** HOW TO COMPLETE THIS TASK **
In the listing below, count the lines with "rule" and report only the figure.

⁂

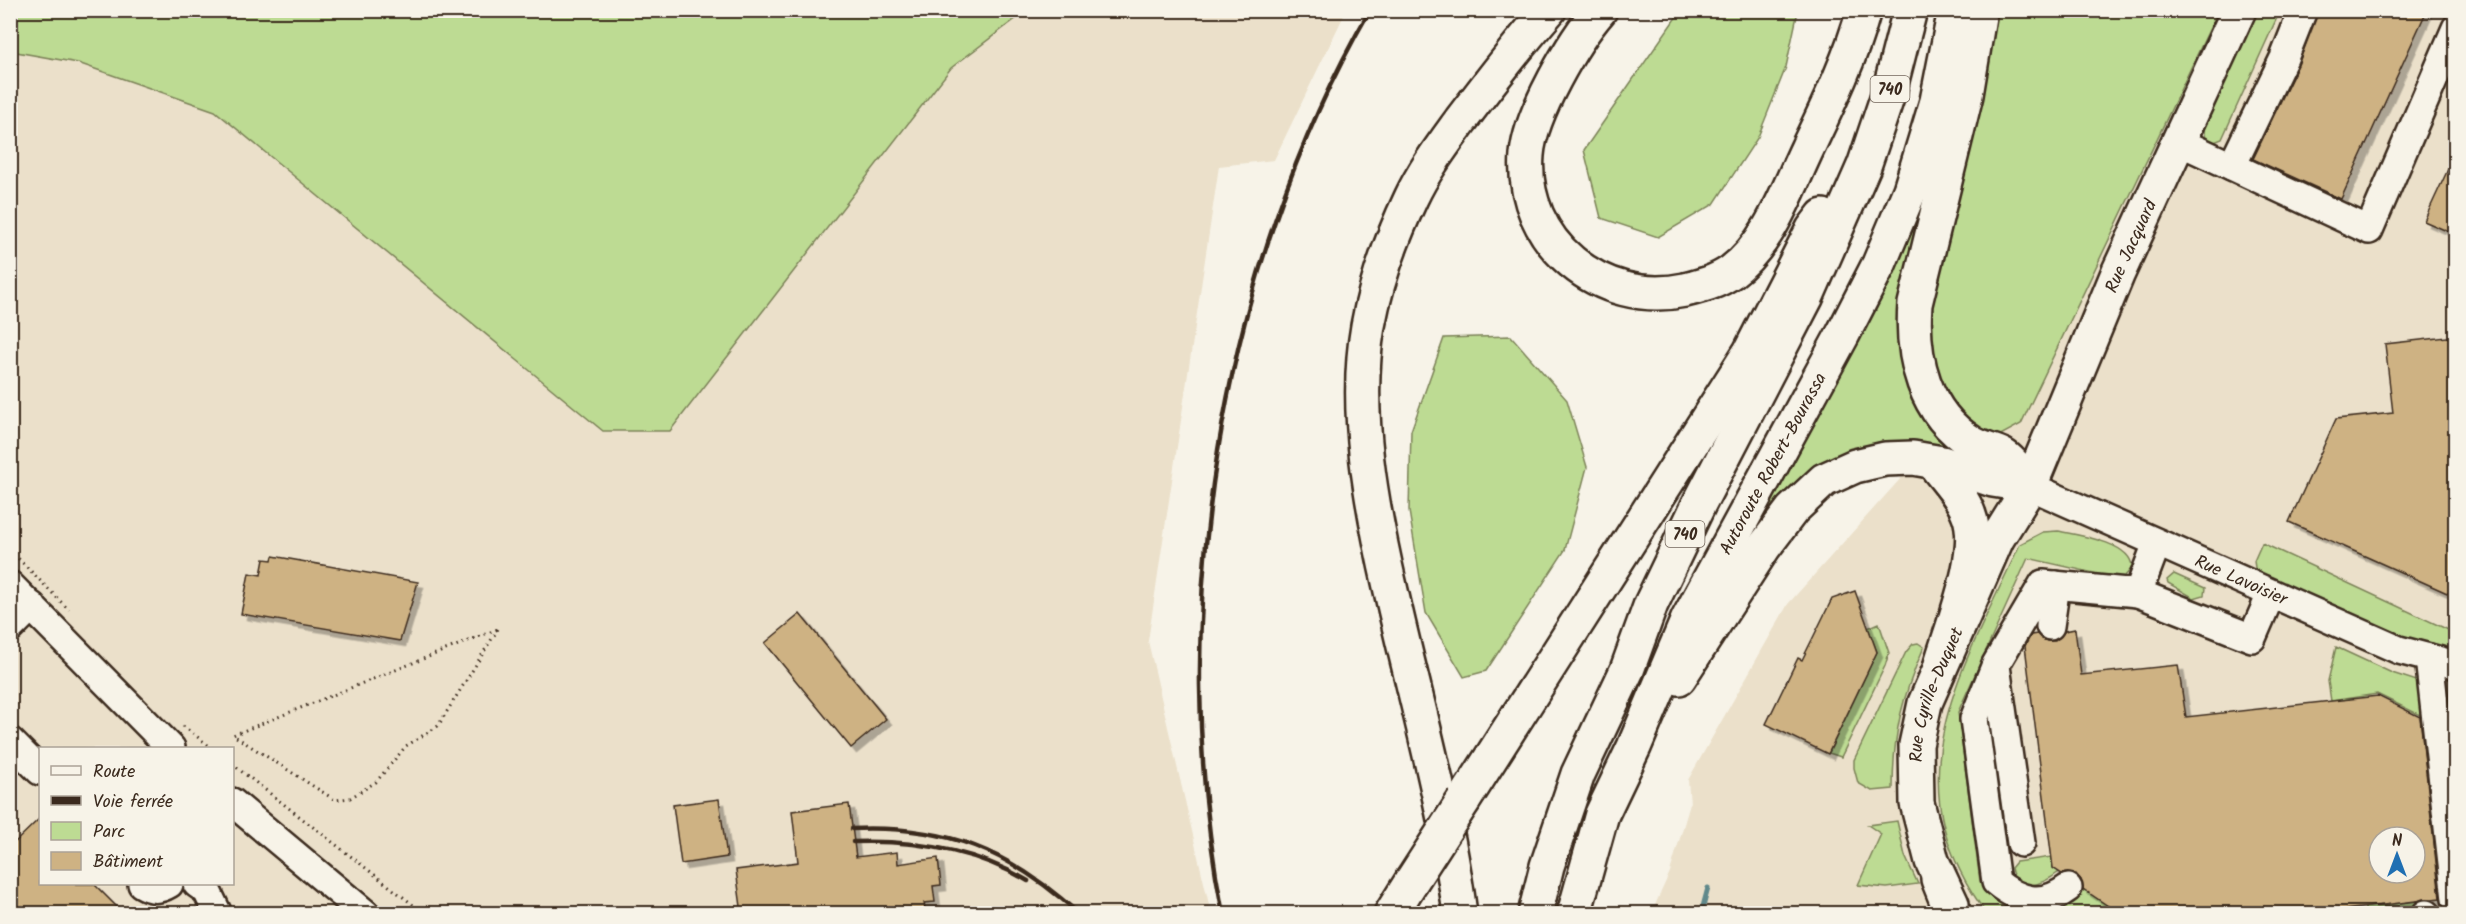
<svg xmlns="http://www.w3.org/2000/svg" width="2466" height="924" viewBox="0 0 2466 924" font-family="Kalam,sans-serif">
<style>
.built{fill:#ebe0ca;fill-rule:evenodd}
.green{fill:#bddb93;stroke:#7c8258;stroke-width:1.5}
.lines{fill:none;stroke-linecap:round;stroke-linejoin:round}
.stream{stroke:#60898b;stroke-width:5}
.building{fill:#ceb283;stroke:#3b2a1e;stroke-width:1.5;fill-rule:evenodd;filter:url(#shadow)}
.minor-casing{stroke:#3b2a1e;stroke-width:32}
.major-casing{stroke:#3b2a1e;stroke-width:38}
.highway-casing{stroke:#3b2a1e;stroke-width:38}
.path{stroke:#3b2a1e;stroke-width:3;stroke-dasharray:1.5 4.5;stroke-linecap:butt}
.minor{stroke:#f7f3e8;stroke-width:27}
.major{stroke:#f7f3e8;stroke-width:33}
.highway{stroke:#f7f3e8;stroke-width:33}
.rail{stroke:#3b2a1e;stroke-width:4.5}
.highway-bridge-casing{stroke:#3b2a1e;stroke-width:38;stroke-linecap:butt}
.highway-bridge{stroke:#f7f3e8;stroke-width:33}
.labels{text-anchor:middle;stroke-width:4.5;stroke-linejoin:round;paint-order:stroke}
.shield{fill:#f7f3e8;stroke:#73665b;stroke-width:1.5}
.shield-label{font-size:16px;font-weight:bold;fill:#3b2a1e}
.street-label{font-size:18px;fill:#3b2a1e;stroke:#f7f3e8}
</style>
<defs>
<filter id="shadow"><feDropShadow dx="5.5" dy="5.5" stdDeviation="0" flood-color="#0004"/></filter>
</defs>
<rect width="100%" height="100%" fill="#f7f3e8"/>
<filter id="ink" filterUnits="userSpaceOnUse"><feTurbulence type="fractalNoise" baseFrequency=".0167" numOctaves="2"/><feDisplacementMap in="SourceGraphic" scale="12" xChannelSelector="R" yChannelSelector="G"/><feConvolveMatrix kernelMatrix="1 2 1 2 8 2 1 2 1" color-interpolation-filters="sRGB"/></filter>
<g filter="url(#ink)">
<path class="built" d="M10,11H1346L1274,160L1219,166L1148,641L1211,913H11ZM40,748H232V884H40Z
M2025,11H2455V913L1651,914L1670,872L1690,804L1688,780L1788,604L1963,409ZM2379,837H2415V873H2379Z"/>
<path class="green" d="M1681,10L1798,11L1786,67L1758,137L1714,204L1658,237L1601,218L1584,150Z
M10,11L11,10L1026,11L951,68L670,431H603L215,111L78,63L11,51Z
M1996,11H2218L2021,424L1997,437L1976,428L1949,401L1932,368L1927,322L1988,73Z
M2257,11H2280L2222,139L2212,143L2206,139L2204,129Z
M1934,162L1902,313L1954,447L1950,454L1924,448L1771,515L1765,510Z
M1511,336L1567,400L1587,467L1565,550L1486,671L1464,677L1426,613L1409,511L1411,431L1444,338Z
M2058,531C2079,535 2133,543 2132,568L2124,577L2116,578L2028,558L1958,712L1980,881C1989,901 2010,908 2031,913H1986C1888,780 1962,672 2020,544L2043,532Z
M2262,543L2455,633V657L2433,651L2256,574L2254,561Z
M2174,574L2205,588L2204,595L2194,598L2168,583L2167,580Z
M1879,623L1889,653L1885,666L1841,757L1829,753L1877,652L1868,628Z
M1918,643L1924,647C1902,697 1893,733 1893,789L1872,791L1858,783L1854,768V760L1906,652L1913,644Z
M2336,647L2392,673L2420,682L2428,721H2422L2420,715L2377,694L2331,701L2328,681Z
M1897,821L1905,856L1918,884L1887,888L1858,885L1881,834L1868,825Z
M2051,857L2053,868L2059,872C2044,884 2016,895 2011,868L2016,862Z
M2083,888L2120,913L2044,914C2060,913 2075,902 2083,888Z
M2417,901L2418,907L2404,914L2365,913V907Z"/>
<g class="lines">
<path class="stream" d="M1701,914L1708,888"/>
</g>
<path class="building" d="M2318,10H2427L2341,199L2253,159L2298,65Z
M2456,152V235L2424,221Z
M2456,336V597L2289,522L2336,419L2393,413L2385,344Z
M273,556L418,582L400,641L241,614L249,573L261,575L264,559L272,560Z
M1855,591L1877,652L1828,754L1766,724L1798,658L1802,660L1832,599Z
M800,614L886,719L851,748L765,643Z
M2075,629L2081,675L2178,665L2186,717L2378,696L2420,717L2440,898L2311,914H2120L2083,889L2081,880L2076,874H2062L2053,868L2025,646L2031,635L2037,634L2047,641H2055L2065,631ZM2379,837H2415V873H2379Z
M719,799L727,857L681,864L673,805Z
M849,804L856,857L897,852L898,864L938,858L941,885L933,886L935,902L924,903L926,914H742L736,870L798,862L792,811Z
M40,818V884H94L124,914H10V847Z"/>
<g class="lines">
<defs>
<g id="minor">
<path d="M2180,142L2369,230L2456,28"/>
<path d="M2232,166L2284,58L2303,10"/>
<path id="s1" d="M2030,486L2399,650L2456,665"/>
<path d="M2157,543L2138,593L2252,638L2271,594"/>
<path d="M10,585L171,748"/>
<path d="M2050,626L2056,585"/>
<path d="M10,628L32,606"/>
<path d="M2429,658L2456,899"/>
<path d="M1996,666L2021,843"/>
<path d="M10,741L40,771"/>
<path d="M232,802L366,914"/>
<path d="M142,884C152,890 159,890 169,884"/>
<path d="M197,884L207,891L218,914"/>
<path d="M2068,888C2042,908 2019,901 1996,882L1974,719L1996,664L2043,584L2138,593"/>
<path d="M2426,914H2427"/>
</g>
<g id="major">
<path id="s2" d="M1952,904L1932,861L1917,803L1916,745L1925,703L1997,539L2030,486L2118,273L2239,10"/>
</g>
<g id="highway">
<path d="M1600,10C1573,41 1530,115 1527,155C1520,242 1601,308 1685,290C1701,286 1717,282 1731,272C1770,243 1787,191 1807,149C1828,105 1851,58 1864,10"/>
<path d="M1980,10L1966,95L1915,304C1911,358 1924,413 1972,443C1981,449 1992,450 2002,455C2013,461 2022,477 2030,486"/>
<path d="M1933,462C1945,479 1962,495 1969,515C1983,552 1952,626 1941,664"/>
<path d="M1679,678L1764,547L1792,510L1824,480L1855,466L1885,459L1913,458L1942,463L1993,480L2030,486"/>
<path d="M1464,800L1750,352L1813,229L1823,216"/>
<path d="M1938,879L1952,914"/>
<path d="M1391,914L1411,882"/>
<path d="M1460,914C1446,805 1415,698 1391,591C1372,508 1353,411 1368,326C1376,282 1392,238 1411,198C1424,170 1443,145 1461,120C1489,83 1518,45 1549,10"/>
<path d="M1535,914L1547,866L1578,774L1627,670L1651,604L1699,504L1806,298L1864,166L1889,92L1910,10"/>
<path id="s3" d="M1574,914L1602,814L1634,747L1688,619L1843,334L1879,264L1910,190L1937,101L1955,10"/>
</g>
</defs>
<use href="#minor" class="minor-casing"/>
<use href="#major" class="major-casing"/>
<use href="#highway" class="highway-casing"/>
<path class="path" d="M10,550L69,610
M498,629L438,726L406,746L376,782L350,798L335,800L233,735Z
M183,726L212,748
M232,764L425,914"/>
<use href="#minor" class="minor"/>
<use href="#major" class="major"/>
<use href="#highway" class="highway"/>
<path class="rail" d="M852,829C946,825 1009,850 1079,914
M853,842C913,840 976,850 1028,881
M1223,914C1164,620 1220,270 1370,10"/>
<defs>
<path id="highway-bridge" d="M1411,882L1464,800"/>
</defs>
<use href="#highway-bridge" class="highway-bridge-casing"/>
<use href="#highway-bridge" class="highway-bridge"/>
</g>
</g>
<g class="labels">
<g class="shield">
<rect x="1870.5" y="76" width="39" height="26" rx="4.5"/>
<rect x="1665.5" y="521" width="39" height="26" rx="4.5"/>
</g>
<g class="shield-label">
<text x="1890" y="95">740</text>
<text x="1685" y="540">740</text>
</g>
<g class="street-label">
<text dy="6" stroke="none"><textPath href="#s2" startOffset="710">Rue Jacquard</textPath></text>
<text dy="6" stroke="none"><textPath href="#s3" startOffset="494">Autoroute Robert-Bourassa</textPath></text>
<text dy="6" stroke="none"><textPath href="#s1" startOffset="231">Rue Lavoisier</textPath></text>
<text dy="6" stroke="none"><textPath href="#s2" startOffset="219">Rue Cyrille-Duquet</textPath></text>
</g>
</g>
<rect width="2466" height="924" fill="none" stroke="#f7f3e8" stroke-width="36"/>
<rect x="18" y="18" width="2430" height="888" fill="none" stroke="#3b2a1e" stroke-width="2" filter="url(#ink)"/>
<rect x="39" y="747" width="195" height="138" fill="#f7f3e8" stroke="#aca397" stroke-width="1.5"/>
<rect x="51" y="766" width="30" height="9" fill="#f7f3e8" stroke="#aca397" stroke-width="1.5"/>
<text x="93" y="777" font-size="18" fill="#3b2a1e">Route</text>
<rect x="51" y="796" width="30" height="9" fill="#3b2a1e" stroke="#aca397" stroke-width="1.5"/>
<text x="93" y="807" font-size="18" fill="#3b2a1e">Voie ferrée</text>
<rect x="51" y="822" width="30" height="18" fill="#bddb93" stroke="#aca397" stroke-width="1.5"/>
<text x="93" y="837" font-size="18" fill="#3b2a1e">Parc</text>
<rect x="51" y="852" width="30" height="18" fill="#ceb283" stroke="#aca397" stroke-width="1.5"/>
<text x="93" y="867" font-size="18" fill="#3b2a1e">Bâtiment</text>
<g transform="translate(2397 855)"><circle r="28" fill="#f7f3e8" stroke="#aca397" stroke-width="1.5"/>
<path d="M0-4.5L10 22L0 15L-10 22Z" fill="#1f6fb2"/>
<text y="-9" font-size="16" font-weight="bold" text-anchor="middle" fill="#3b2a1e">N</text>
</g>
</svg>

⁂

** ANSWER TO THE PROBLEM **
2